Apache Dolphinscheduler資料質量原始碼分析

海豚调度發表於2024-11-19

Apache DolphinScheduler 是一個分散式、易擴充套件的視覺化資料工作流任務排程系統,廣泛應用於資料排程和處理領域。

在大規模資料工程專案中,資料質量的管理至關重要,而 DolphinScheduler 也提供了資料質量檢查的計算能力。本文將對 Apache DolphinScheduler 的資料質量模組進行原始碼分析,幫助開發者深入理解其背後的實現原理與設計理念。

資料質量規則

Apache Dolphinscheduler 資料質量模組支援多種常用的資料質量規則,如下圖所示。

資料質量規則主要包括空值校驗、自定義SQL、跨表準確性、跨表值比、欄位長度校驗、唯一性校驗、及時性檢查、列舉值校驗、錶行數校驗等。

資料質量工作流程

資料質量執行流程分為2個部分:

(1)在Web端進行資料質量檢測的流程定義,透過DolphinScheduer進行排程,提交到Spark計算引擎;

(2)Spark端負責解析資料質量模型的引數,透過讀取資料、執行轉換、輸出三個步驟,完成資料質量檢測任務,工作流程如下圖所示。

在Web端進行定義

資料質量定義如下圖所示,這裡只定義了一個節點。

以一個空值檢測的輸入引數為例,在介面完成配置後,會生產一個JSON檔案。

這個JSON檔案會以字串引數形式提交給Spark叢集,進行排程和計算。

JSON檔案如下所示。


{
    "name": "$t(null_check)",
    "env": {
        "type": "batch",
        "config": null
    },
    "readers": [
        {
            "type": "JDBC",
            "config": {
                "database": "ops",
                "password": "***",
                "driver": "com.mysql.cj.jdbc.Driver",
                "user": "root",
                "output_table": "ops_ms_alarm",
                "table": "ms_alarm",
                "url": "jdbc:mysql://192.168.3.211:3306/ops?allowLoadLocalInfile=false&autoDeserialize=false&allowLocalInfile=false&allowUrlInLocalInfile=false"

+-------+

# [書面練習 1]
請將資料列中從開頭起、到含有「Identify the document」的那一行為止的部分重寫一遍,把「elements」換成「components」,其餘保持不變,並且不要把圖片放進答案。
上方的摘錄與下方的資料列並非出自同一來源。

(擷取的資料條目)
+-------+

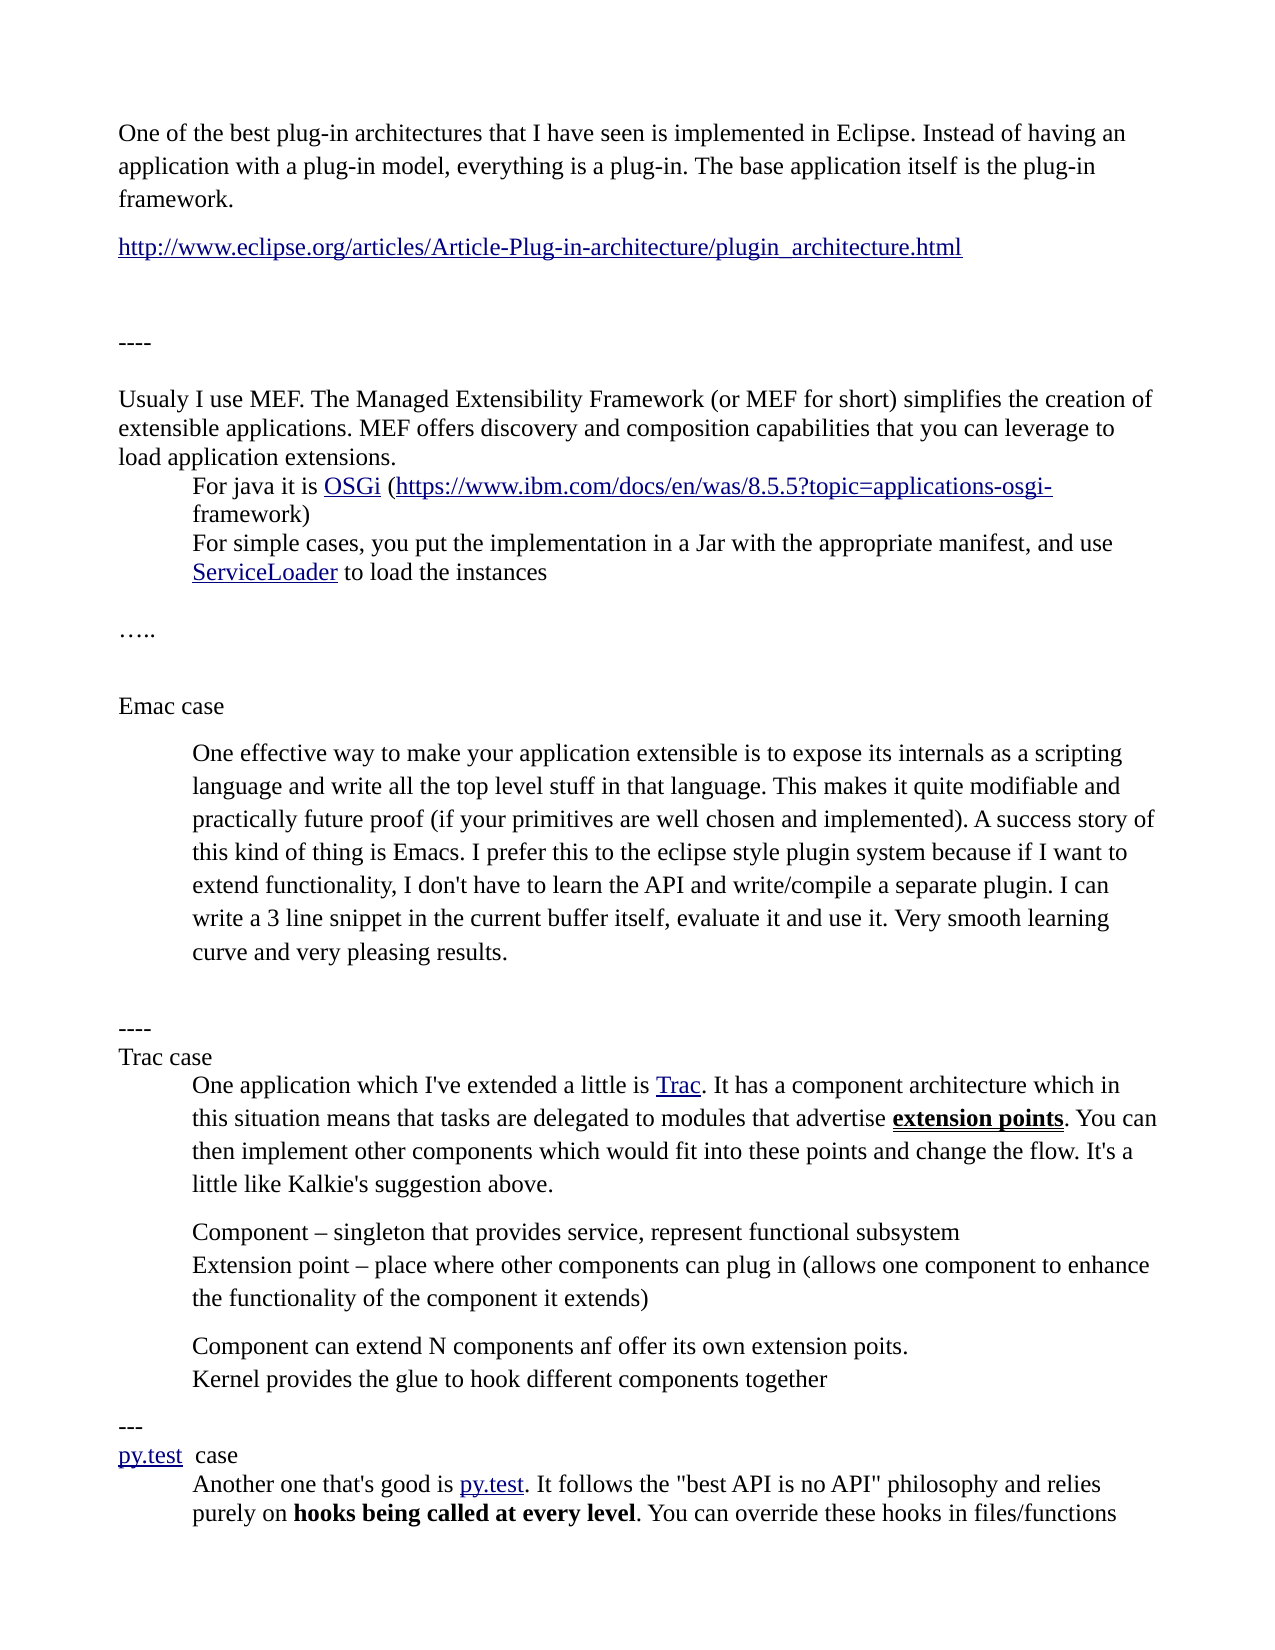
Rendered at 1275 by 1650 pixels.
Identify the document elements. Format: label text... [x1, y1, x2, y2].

text Trac case [118, 1042, 1157, 1070]
text Emac case [118, 691, 1157, 719]
text http://www.eclipse.org/articles/Article-Plug-in-architecture/plugin_architecture.html [118, 232, 1157, 261]
text Usualy I use MEF. The Managed Extensibility Framework (or MEF for short) simplifies the creation of extensible applications. MEF offers discovery and composition capabilities that you can leverage to load application extensions. [118, 384, 1157, 471]
text ---- [118, 327, 1157, 356]
text --- [118, 1411, 1157, 1440]
list One application which I've extended a little is Trac. It has a component architecture which in this situation means that tasks are delegated to modules that advertise extension points. You can then implement other components which would fit into these points and change the flow. It's a little like Kalkie's suggestion above. [162, 1070, 1157, 1198]
text One of the best plug-in architectures that I have seen is implemented in Eclipse. Instead of having an application with a plug-in model, everything is a plug-in. The base application itself is the plug-in framework. [118, 118, 1157, 213]
text One effective way to make your application extensible is to expose its internals as a scripting language and write all the top level stuff in that language. This makes it quite modifiable and practically future proof (if your primitives are well chosen and implemented). A success story of this kind of thing is Emacs. I prefer this to the eclipse style plugin system because if I want to extend functionality, I don't have to learn the API and write/compile a separate plugin. I can write a 3 line snippet in the current buffer itself, evaluate it and use it. Very smooth learning curve and very pleasing results. [118, 738, 1157, 965]
text ….. [118, 614, 1157, 643]
text For java it is OSGi (https://www.ibm.com/docs/en/was/8.5.5?topic=applications-osgi- framework) For simple cases, you put the implementation in a Jar with the appropriate manifest, and use ServiceLoader to load the instances [118, 471, 1157, 586]
list Component can extend N components anf offer its own extension poits. Kernel provides the glue to hook different components together [162, 1331, 1157, 1392]
text Another one that's good is py.test. It follows the "best API is no API" philosophy and relies purely on hooks being called at every level. You can override these hooks in files/functions [118, 1469, 1157, 1526]
text ---- [118, 1013, 1157, 1042]
list Component – singleton that provides service, represent functional subsystem Extension point – place where other components can plug in (allows one component to enhance the functionality of the component it extends) [162, 1217, 1157, 1312]
text py.test case [118, 1440, 1157, 1469]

+-------+

# [書面練習 2]
把摘錄中從含有「(1)在Web端進行資料質量」的文字開始、到「JSON檔案如下所示。」結束的那一段一字不改地抄寫下來。

# [書面答案 1]
Rendered at 1275 by 1650 pixels.
Identify the document components. Format: label text... [x1, y1, x2, y2].

# [書面答案 2]
(1)在Web端進行資料質量檢測的流程定義,透過DolphinScheduer進行排程,提交到Spark計算引擎;

(2)Spark端負責解析資料質量模型的引數,透過讀取資料、執行轉換、輸出三個步驟,完成資料質量檢測任務,工作流程如下圖所示。

在Web端進行定義

資料質量定義如下圖所示,這裡只定義了一個節點。

以一個空值檢測的輸入引數為例,在介面完成配置後,會生產一個JSON檔案。

這個JSON檔案會以字串引數形式提交給Spark叢集,進行排程和計算。

JSON檔案如下所示。